Reply
Wed 4 May, 2005 05:26 pm
I sit on a planning board of a rural township. I have proposed some major changes to our zoning ordinances because the actual costs of developing land outweighs the income to the township. I need some good sorces of credible data about how non commercial, residential housing actually jacks up the taxation rates due to increased demands on services.
We are being inundated by development proposals and we are talking with farm owners to place their lands in irrevocable transver of development rights covenants (TODs)
I live in a state whose population has stayed fairly stable for 30 years but development pressure from mature suburbs into the rural areas (thus creating rubuirbs) is getting outrageous.

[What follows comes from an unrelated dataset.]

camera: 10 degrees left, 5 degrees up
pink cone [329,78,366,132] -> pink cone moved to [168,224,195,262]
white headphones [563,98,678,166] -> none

Of course I wish to save the countryside. But I need to make the other commissioners and supervisors understand how the initial "fees" for building permits will be swallowed and consumed by the later tax bill increase as the demands for services kick in.
Any help would be appreciated, I know we have some bright land management types out there.
This is a topic my own community is dealing with. Try this source and go to the bottom for references:
http://www.urbanext.uiuc.edu/lcr/LGIEN2000-0011.html
Just a quick add on: I always say if development helps keep taxes down, everyone in NYC would just chip in a quarter while the folks of East Jesus Nebraska would be writing out checks for a million bucks.